* [Task to carry out] Transcribe the data that follows without changing a word, and omit the pictures.

#### Provided data

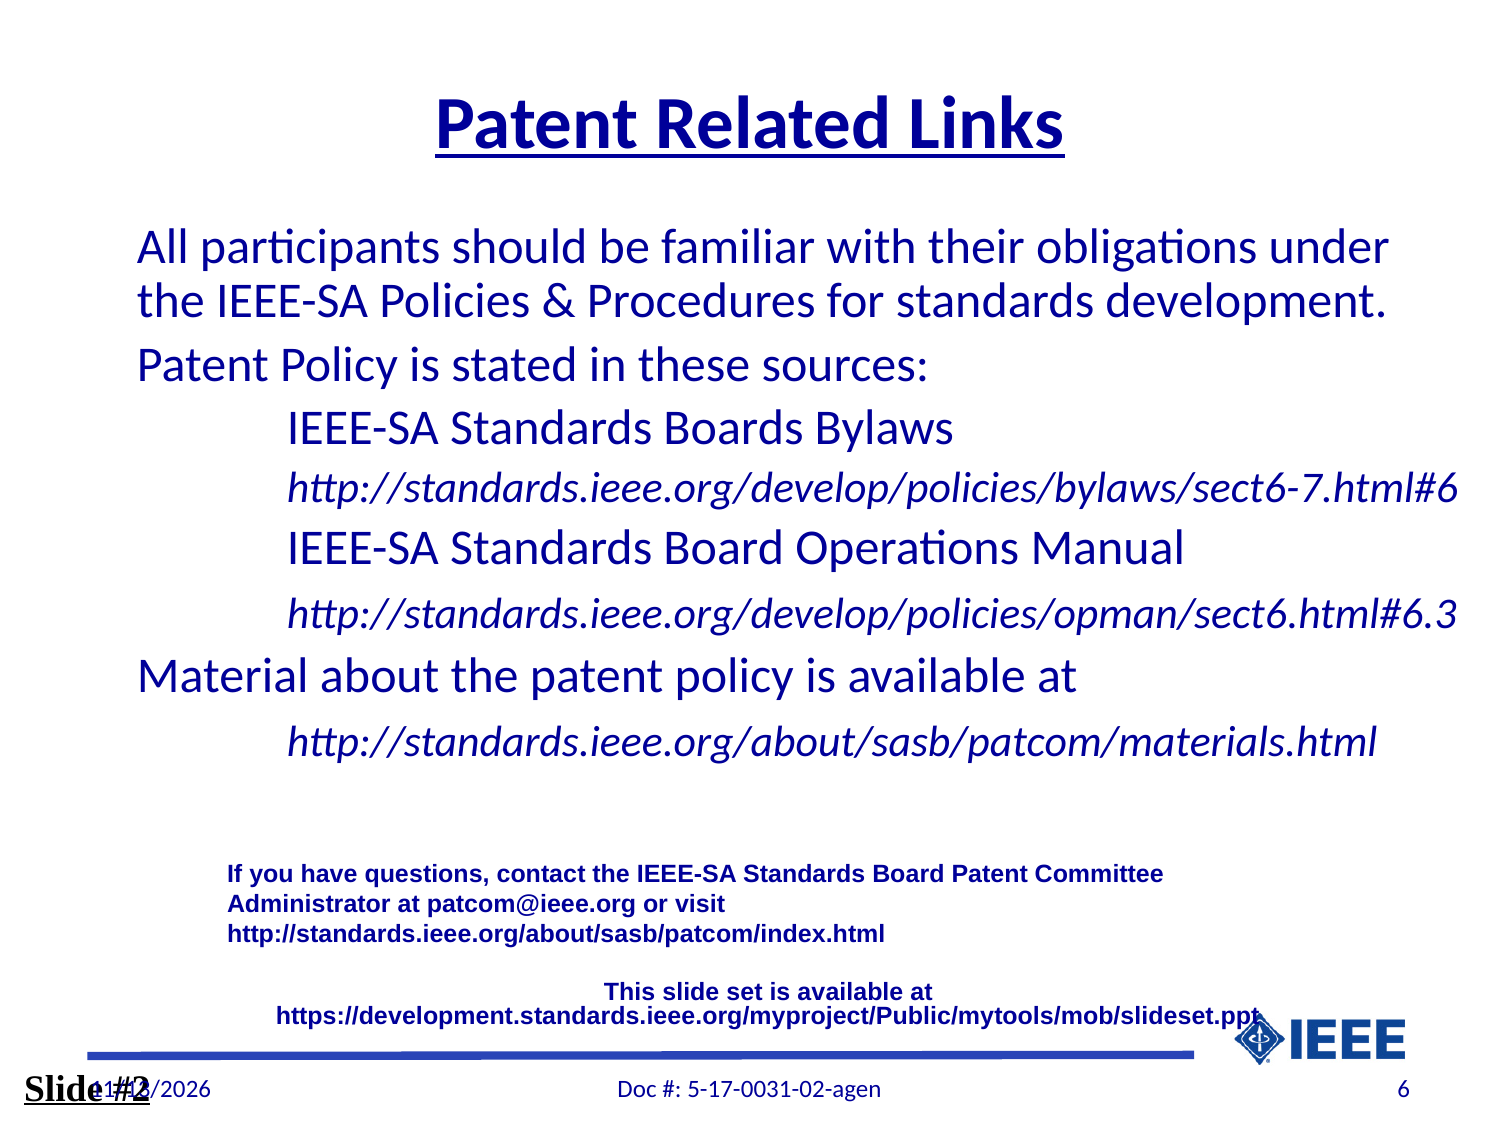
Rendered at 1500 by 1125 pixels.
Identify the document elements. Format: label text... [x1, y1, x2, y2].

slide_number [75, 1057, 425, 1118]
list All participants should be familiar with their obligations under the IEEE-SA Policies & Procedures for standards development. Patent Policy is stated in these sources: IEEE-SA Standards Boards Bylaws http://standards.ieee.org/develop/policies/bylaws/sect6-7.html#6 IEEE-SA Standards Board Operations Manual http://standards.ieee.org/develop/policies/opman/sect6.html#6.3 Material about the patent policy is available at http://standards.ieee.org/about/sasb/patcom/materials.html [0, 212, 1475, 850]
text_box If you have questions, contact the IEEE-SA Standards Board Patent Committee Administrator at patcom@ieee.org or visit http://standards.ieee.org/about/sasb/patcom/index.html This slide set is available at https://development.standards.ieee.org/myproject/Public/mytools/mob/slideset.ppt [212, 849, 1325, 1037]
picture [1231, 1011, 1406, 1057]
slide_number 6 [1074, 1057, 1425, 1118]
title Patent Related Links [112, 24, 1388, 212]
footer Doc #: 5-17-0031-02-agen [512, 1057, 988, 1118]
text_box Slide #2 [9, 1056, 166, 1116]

########

* [Written answer]
Rendered at 1500 by 1125 pixels.
Identify the document elements. Format: label text... [x1, y1, x2, y2].

slide_number [75, 1057, 425, 1118]
list All participants should be familiar with their obligations under the IEEE-SA Policies & Procedures for standards development. Patent Policy is stated in these sources: IEEE-SA Standards Boards Bylaws http://standards.ieee.org/develop/policies/bylaws/sect6-7.html#6 IEEE-SA Standards Board Operations Manual http://standards.ieee.org/develop/policies/opman/sect6.html#6.3 Material about the patent policy is available at http://standards.ieee.org/about/sasb/patcom/materials.html [0, 212, 1475, 850]
text_box If you have questions, contact the IEEE-SA Standards Board Patent Committee Administrator at patcom@ieee.org or visit http://standards.ieee.org/about/sasb/patcom/index.html This slide set is available at https://development.standards.ieee.org/myproject/Public/mytools/mob/slideset.ppt [212, 849, 1325, 1037]
picture [1231, 1011, 1406, 1057]
slide_number 6 [1074, 1057, 1425, 1118]
title Patent Related Links [112, 24, 1388, 212]
footer Doc #: 5-17-0031-02-agen [512, 1057, 988, 1118]
text_box Slide #2 [9, 1056, 166, 1116]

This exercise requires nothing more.